Wherever the listing holds a picture, leave it out, and copy the remainder exactly.

Data to process:
----------------

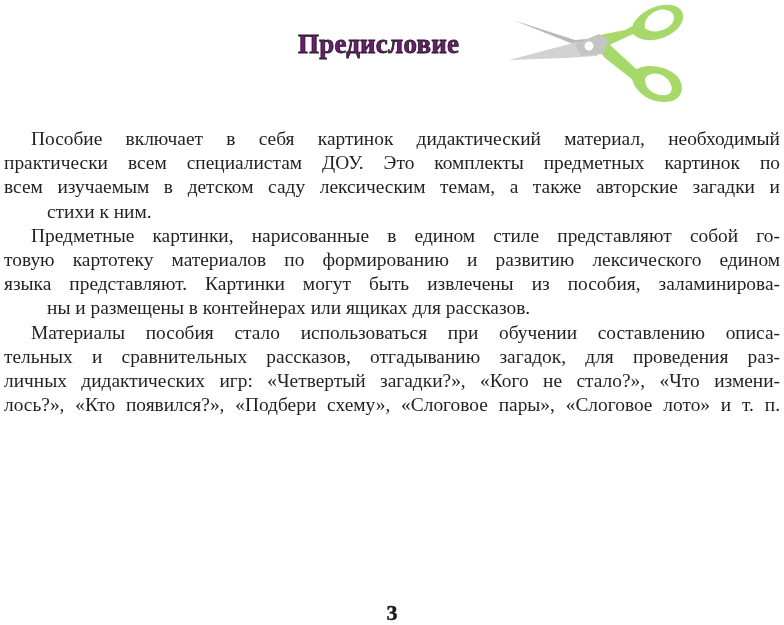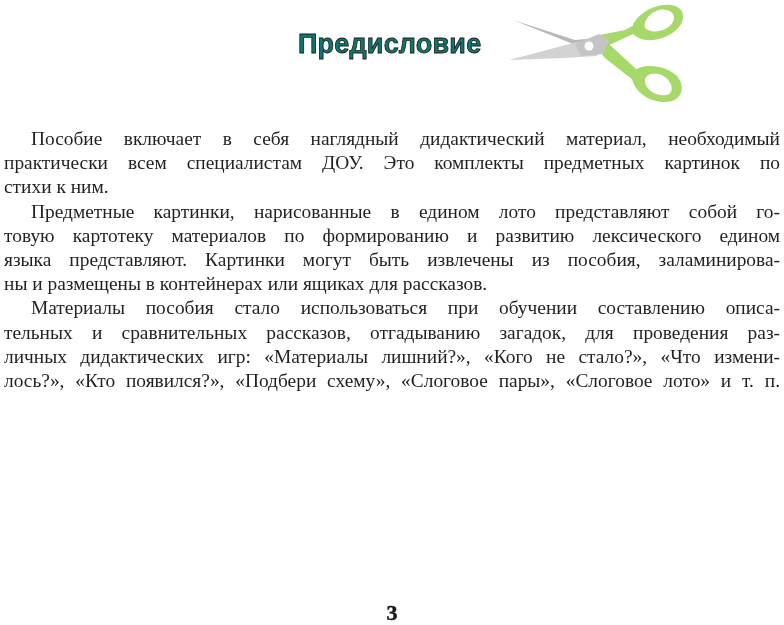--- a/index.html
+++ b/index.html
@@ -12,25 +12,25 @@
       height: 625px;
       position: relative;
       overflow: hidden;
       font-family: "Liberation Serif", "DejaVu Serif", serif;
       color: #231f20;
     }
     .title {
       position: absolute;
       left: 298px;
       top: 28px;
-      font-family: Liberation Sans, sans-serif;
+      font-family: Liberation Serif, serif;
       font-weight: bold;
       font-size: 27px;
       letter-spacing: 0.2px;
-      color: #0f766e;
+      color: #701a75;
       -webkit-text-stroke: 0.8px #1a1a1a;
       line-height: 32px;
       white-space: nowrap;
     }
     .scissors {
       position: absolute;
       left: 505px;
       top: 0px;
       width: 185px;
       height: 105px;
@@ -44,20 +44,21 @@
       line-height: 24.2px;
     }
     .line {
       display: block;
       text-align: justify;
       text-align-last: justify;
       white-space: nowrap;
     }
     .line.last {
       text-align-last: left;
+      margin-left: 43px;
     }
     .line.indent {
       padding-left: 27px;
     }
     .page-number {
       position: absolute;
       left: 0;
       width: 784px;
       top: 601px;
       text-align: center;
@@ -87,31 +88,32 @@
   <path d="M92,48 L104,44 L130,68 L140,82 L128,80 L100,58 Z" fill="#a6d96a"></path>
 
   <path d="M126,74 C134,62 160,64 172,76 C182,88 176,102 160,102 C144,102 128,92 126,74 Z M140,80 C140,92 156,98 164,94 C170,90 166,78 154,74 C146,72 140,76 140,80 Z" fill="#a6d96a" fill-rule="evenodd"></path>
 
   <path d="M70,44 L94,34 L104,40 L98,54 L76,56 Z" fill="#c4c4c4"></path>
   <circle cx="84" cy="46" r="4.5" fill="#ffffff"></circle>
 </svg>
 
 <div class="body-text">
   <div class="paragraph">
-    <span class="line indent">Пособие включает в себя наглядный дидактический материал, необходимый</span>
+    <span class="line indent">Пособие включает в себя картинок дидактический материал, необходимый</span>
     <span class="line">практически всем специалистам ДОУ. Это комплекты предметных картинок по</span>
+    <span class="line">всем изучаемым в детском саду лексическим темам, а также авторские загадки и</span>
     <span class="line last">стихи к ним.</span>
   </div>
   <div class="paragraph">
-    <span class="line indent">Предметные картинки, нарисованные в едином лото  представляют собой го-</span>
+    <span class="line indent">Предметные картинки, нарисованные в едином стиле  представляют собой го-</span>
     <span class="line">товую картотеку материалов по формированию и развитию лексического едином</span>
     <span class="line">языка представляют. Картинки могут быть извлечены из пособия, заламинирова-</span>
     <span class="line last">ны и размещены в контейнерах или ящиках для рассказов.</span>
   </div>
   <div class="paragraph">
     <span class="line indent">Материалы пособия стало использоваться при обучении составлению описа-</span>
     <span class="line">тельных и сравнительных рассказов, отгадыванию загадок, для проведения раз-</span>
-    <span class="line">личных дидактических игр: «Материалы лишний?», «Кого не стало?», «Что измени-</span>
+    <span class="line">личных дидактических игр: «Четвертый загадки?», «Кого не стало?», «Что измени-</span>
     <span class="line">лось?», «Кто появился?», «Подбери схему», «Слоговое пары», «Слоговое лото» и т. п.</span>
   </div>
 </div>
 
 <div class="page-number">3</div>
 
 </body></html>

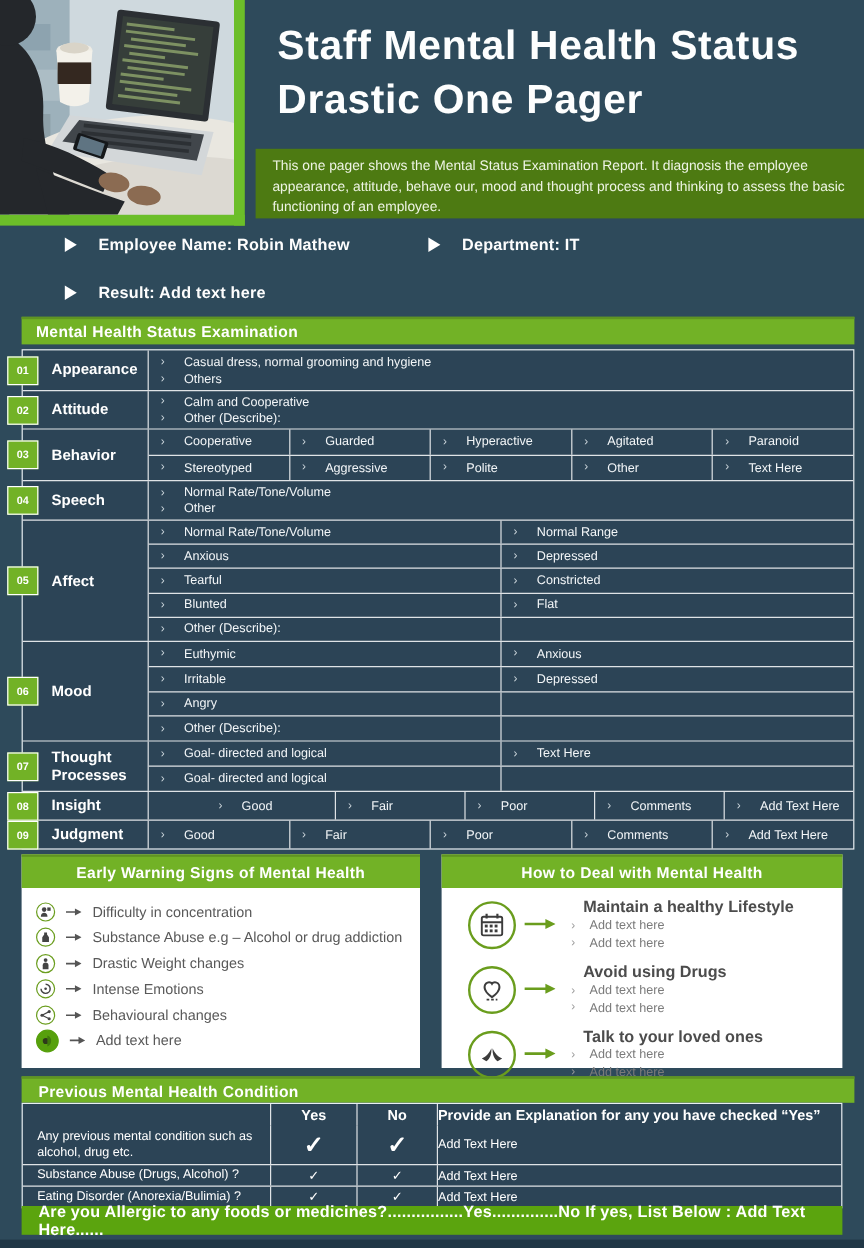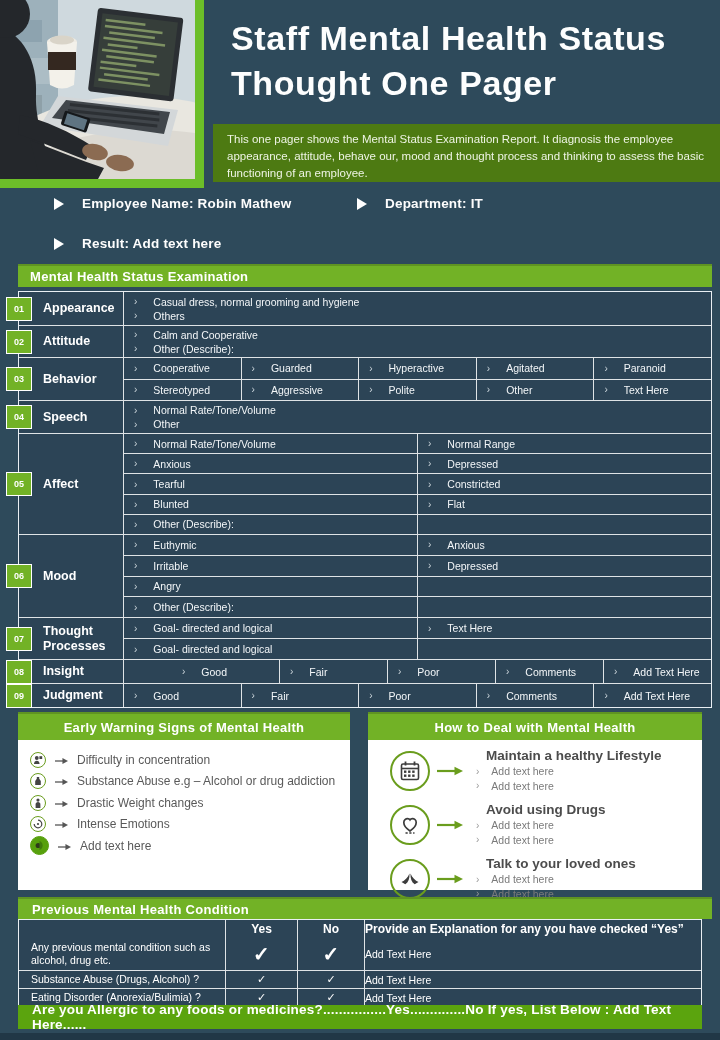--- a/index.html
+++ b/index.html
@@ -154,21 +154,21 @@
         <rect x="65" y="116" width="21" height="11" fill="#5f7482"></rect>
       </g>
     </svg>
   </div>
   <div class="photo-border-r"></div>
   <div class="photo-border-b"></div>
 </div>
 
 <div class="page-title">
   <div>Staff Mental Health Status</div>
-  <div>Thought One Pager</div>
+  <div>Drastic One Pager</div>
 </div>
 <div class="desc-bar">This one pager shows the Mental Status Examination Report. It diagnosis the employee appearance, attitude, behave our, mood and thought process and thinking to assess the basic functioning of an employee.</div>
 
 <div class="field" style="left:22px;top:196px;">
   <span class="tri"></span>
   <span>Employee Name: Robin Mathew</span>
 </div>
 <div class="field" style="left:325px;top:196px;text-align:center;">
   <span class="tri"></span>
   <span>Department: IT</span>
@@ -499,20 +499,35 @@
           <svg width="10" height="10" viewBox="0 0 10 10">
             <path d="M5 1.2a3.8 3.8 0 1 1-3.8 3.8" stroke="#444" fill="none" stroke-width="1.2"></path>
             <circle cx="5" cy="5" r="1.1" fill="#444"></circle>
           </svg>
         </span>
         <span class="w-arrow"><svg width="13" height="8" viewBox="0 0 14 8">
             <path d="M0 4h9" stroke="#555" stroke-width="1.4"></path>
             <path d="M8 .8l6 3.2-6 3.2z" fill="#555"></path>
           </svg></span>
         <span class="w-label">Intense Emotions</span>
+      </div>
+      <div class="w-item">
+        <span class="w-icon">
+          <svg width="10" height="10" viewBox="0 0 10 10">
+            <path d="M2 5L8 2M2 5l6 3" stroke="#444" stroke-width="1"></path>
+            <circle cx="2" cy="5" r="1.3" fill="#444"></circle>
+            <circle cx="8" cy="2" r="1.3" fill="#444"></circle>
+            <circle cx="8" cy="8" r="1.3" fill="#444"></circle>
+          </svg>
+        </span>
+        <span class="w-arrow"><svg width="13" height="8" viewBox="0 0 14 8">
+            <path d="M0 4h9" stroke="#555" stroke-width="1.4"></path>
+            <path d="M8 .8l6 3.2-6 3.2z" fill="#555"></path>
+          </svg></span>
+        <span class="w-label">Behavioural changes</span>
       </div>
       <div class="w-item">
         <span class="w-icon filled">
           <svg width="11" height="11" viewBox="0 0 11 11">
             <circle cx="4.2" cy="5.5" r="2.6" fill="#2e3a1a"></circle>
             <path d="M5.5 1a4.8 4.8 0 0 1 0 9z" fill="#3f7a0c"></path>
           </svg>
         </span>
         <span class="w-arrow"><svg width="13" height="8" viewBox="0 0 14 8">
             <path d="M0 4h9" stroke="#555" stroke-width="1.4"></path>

----------------

Solution to this problem:
--- a/index.html
+++ b/index.html
@@ -12,25 +12,25 @@
       height: 625px;
       position: relative;
       overflow: hidden;
       font-family: "Liberation Serif", "DejaVu Serif", serif;
       color: #231f20;
     }
     .title {
       position: absolute;
       left: 298px;
       top: 28px;
-      font-family: Liberation Sans, sans-serif;
+      font-family: Liberation Serif, serif;
       font-weight: bold;
       font-size: 27px;
       letter-spacing: 0.2px;
-      color: #0f766e;
+      color: #701a75;
       -webkit-text-stroke: 0.8px #1a1a1a;
       line-height: 32px;
       white-space: nowrap;
     }
     .scissors {
       position: absolute;
       left: 505px;
       top: 0px;
       width: 185px;
       height: 105px;
@@ -44,20 +44,21 @@
       line-height: 24.2px;
     }
     .line {
       display: block;
       text-align: justify;
       text-align-last: justify;
       white-space: nowrap;
     }
     .line.last {
       text-align-last: left;
+      margin-left: 43px;
     }
     .line.indent {
       padding-left: 27px;
     }
     .page-number {
       position: absolute;
       left: 0;
       width: 784px;
       top: 601px;
       text-align: center;
@@ -87,31 +88,32 @@
   <path d="M92,48 L104,44 L130,68 L140,82 L128,80 L100,58 Z" fill="#a6d96a"></path>
 
   <path d="M126,74 C134,62 160,64 172,76 C182,88 176,102 160,102 C144,102 128,92 126,74 Z M140,80 C140,92 156,98 164,94 C170,90 166,78 154,74 C146,72 140,76 140,80 Z" fill="#a6d96a" fill-rule="evenodd"></path>
 
   <path d="M70,44 L94,34 L104,40 L98,54 L76,56 Z" fill="#c4c4c4"></path>
   <circle cx="84" cy="46" r="4.5" fill="#ffffff"></circle>
 </svg>
 
 <div class="body-text">
   <div class="paragraph">
-    <span class="line indent">Пособие включает в себя наглядный дидактический материал, необходимый</span>
+    <span class="line indent">Пособие включает в себя картинок дидактический материал, необходимый</span>
     <span class="line">практически всем специалистам ДОУ. Это комплекты предметных картинок по</span>
+    <span class="line">всем изучаемым в детском саду лексическим темам, а также авторские загадки и</span>
     <span class="line last">стихи к ним.</span>
   </div>
   <div class="paragraph">
-    <span class="line indent">Предметные картинки, нарисованные в едином лото  представляют собой го-</span>
+    <span class="line indent">Предметные картинки, нарисованные в едином стиле  представляют собой го-</span>
     <span class="line">товую картотеку материалов по формированию и развитию лексического едином</span>
     <span class="line">языка представляют. Картинки могут быть извлечены из пособия, заламинирова-</span>
     <span class="line last">ны и размещены в контейнерах или ящиках для рассказов.</span>
   </div>
   <div class="paragraph">
     <span class="line indent">Материалы пособия стало использоваться при обучении составлению описа-</span>
     <span class="line">тельных и сравнительных рассказов, отгадыванию загадок, для проведения раз-</span>
-    <span class="line">личных дидактических игр: «Материалы лишний?», «Кого не стало?», «Что измени-</span>
+    <span class="line">личных дидактических игр: «Четвертый загадки?», «Кого не стало?», «Что измени-</span>
     <span class="line">лось?», «Кто появился?», «Подбери схему», «Слоговое пары», «Слоговое лото» и т. п.</span>
   </div>
 </div>
 
 <div class="page-number">3</div>
 
 </body></html>

--- a/index.html
+++ b/index.html
@@ -154,21 +154,21 @@
         <rect x="65" y="116" width="21" height="11" fill="#5f7482"></rect>
       </g>
     </svg>
   </div>
   <div class="photo-border-r"></div>
   <div class="photo-border-b"></div>
 </div>
 
 <div class="page-title">
   <div>Staff Mental Health Status</div>
-  <div>Thought One Pager</div>
+  <div>Drastic One Pager</div>
 </div>
 <div class="desc-bar">This one pager shows the Mental Status Examination Report. It diagnosis the employee appearance, attitude, behave our, mood and thought process and thinking to assess the basic functioning of an employee.</div>
 
 <div class="field" style="left:22px;top:196px;">
   <span class="tri"></span>
   <span>Employee Name: Robin Mathew</span>
 </div>
 <div class="field" style="left:325px;top:196px;text-align:center;">
   <span class="tri"></span>
   <span>Department: IT</span>
@@ -499,20 +499,35 @@
           <svg width="10" height="10" viewBox="0 0 10 10">
             <path d="M5 1.2a3.8 3.8 0 1 1-3.8 3.8" stroke="#444" fill="none" stroke-width="1.2"></path>
             <circle cx="5" cy="5" r="1.1" fill="#444"></circle>
           </svg>
         </span>
         <span class="w-arrow"><svg width="13" height="8" viewBox="0 0 14 8">
             <path d="M0 4h9" stroke="#555" stroke-width="1.4"></path>
             <path d="M8 .8l6 3.2-6 3.2z" fill="#555"></path>
           </svg></span>
         <span class="w-label">Intense Emotions</span>
+      </div>
+      <div class="w-item">
+        <span class="w-icon">
+          <svg width="10" height="10" viewBox="0 0 10 10">
+            <path d="M2 5L8 2M2 5l6 3" stroke="#444" stroke-width="1"></path>
+            <circle cx="2" cy="5" r="1.3" fill="#444"></circle>
+            <circle cx="8" cy="2" r="1.3" fill="#444"></circle>
+            <circle cx="8" cy="8" r="1.3" fill="#444"></circle>
+          </svg>
+        </span>
+        <span class="w-arrow"><svg width="13" height="8" viewBox="0 0 14 8">
+            <path d="M0 4h9" stroke="#555" stroke-width="1.4"></path>
+            <path d="M8 .8l6 3.2-6 3.2z" fill="#555"></path>
+          </svg></span>
+        <span class="w-label">Behavioural changes</span>
       </div>
       <div class="w-item">
         <span class="w-icon filled">
           <svg width="11" height="11" viewBox="0 0 11 11">
             <circle cx="4.2" cy="5.5" r="2.6" fill="#2e3a1a"></circle>
             <path d="M5.5 1a4.8 4.8 0 0 1 0 9z" fill="#3f7a0c"></path>
           </svg>
         </span>
         <span class="w-arrow"><svg width="13" height="8" viewBox="0 0 14 8">
             <path d="M0 4h9" stroke="#555" stroke-width="1.4"></path>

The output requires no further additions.